Return, from the listing that follows, each line containing the word "logic".

==============================

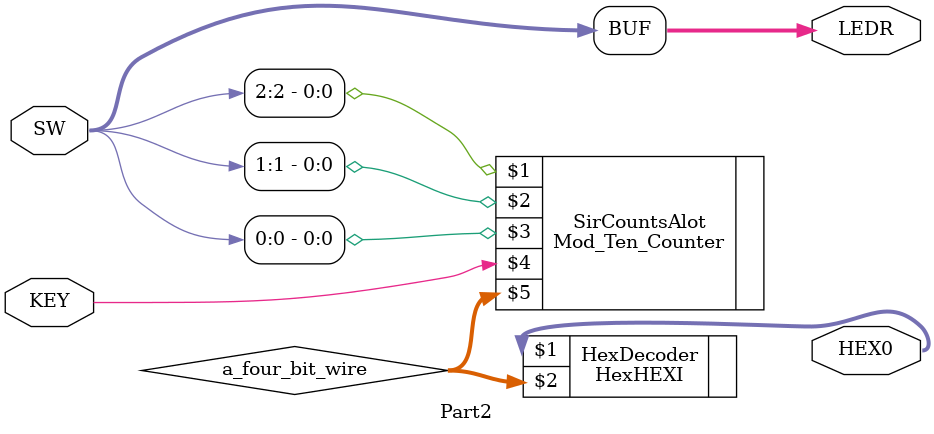
<source format=sv>

module Part2(SW, HEX0, LEDR, KEY);
	
		input [2:0] SW;
		output [2:0] LEDR;
		input [0:0] KEY;
		output [0:6] HEX0;
		
		assign LEDR = SW;
		
		logic [3:0] a_four_bit_wire;

		//module Mod_Ten_Counter(w1, w0, Reset, Clock, z);
		
		Mod_Ten_Counter SirCountsAlot(SW[2], SW[1], SW[0], KEY, a_four_bit_wire);
		
		HexHEXI HexDecoder(HEX0, a_four_bit_wire);
		
endmodule
</source>
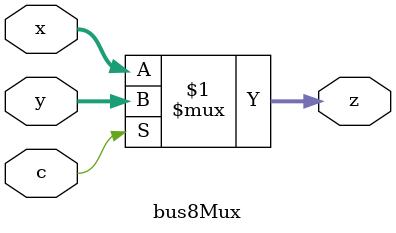
<source format=v>
`timescale 1ns / 1ps
module bus8Mux 
	#(
		parameter WIDTH = 8
	)
	(
		input [WIDTH - 1:0] x,
		input [WIDTH - 1:0] y,
		output [WIDTH - 1:0] z,
		input c
	);
	assign z = c ? y : x;
endmodule

</source>
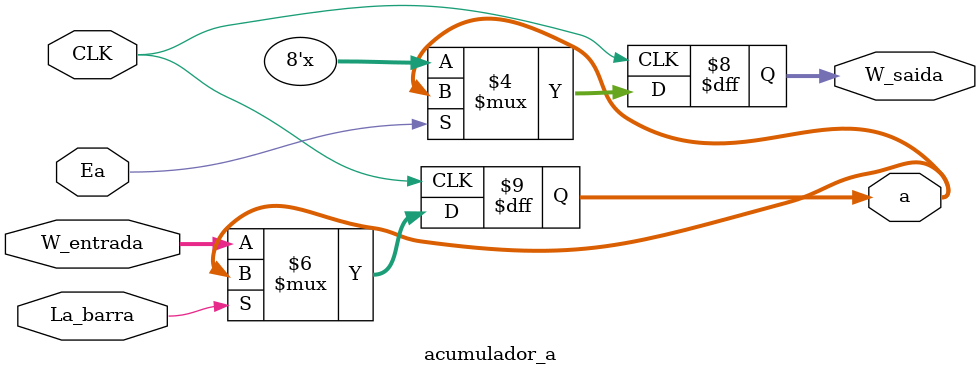
<source format=sv>
module acumulador_a(input CLK, input Ea, input La_barra, input [7:0]W_entrada, output [7:0]W_saida, output logic [7:0] a);

	
	always @(posedge CLK)
		begin
			if(!La_barra)
				a <= W_entrada;
			if(Ea)
				W_saida <= a;
			else
				W_saida <= 8'bzzzzzzzz;		
		
		
		end

endmodule	
</source>
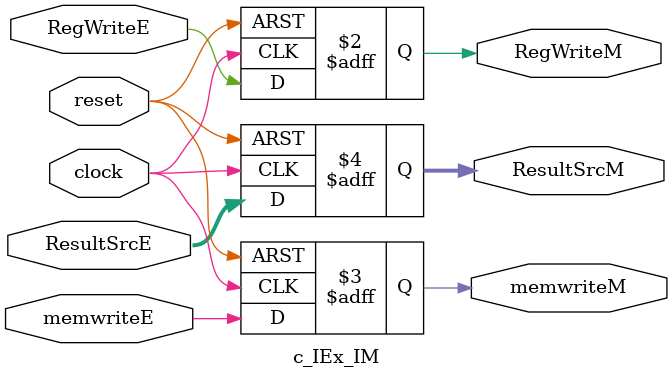
<source format=v>
module c_IEx_IM (
    input clock,
    input reset,
    input [1:0] ResultSrcE,
    input RegWriteE,
    input memwriteE,
    output reg  RegWriteM,
    output reg memwriteM,
    output reg [1:0] ResultSrcM
);

    always @(posedge clock or posedge reset) begin
        if (reset) begin
            RegWriteM  <= 0; 
            memwriteM  <= 0; 
            ResultSrcM <= 0; 
        end else begin
            RegWriteM  <= RegWriteE;
            memwriteM  <= memwriteE;
            ResultSrcM <= ResultSrcE;
        end
    end

endmodule
</source>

==============================

TASK RESPONSE
		logic [3:0] a_four_bit_wire;
module acumulador_a(input CLK, input Ea, input La_barra, input [7:0]W_entrada, output [7:0]W_saida, output logic [7:0] a);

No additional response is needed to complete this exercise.